Goldberg and the ACLU cited a statement by Justice Sonia Sotomayor on Monday saying that, although the high court declined to review the litigation, the denial “expresses no review about the merits of” the claim. Sotomayor also cited Counterman v. Colorado, a 2023 Supreme Court case, in which the ACLU said the U.S. Constitution “prohibits holding anyone liable for mere negligence when it comes to speech in any circumstance.”

The case will now return to the lower court for consideration. In the meantime, Grove said the concern is that people could be more nervous about leading protests in the first place.

“This is something that’s kind of at the heart of the First Amendment: chilling speech, making it harder for people to speak because they’re nervous about what might happen to them if they do speak,” she said.

The ACLU sought to reassure organizers and future participants in protests that their actions are still protected.

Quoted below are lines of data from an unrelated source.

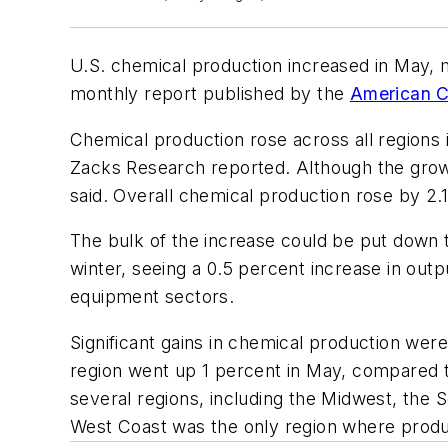
U.S. chemical production increased in May, m
monthly report published by the
American C
Chemical production rose across all regions 
Zacks Research reported. Although the growt
said. Overall chemical production rose by 2.
The bulk of the increase could be put down t
winter, seeing a 0.5 percent increase in out
equipment sectors.
Significant gains in chemical production wer
region went up 1 percent in May, compared to
several regions, including the Midwest, the 
West Coast was the only region where product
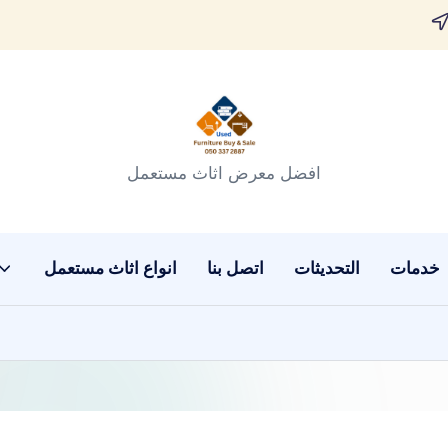
افضل معرض اثاث مستعمل
انواع اثاث مستعمل
اتصل بنا
التحديثات
خدمات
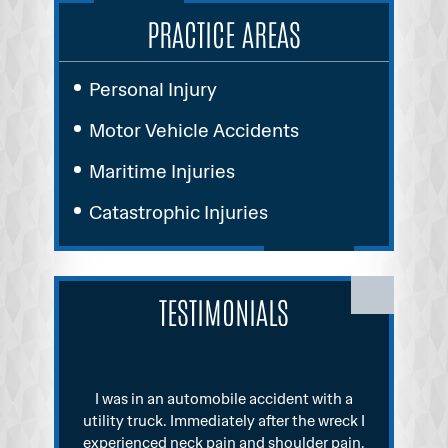
PRACTICE AREAS
Personal Injury
Motor Vehicle Accidents
Maritime Injuries
Catastrophic Injuries
TESTIMONIALS
th a
I was involved in a fairly significant
reck I
automobile accident. I initially went to see
disch
pain.
an attorney who signed me up. He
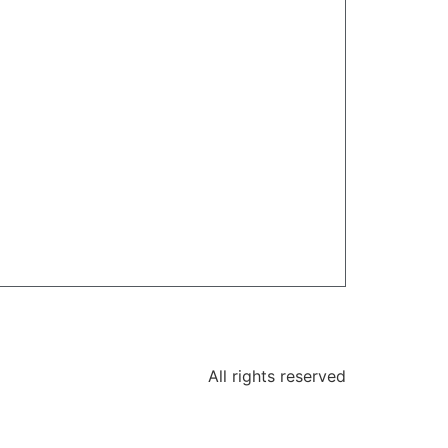
All rights reserved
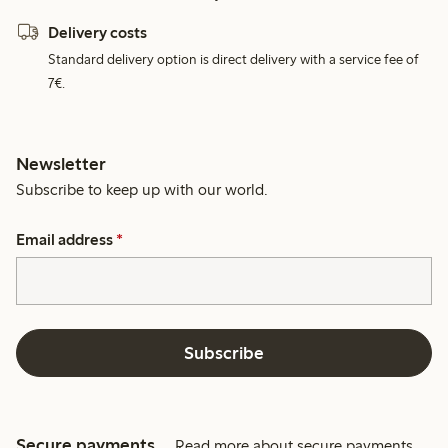
Delivery costs
Standard delivery option is direct delivery with a service fee of
7€.
Newsletter
Subscribe to keep up with our world.
Email address
*
Subscribe
Secure payments
Read more about secure payments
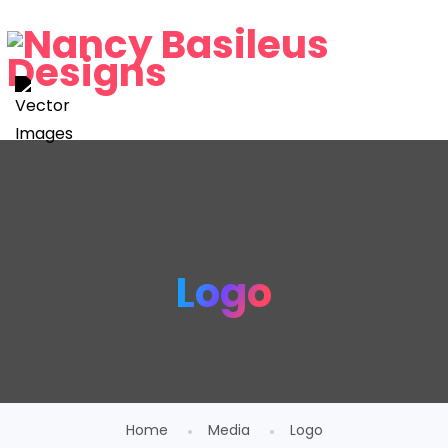
Logo
Home
Media
Logo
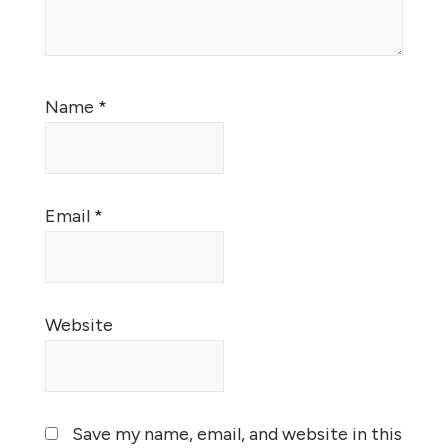
Name
*
Email
*
Website
Save my name, email, and website in this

“The Court just last year affirmed that negligence can never be the governing standard when it comes to speech, and Justice Sotomayor suggests it simply didn’t need to say so again here,” Vera Eidelman, a staff attorney with the ACLU Speech, Privacy and Technology Project, said in a statement. “That should be the takeaway for the lower courts in this case and in protest cases going forward.”

McKesson stressed the decision shouldn’t deter the public.

“The goal of lawsuits like these is to prevent people from showing up at a protest out of the fear that they might be held responsible if anything happens,” he said in a statement. “But people don’t need to be afraid to show up. The Constitution still protects our right to protest.”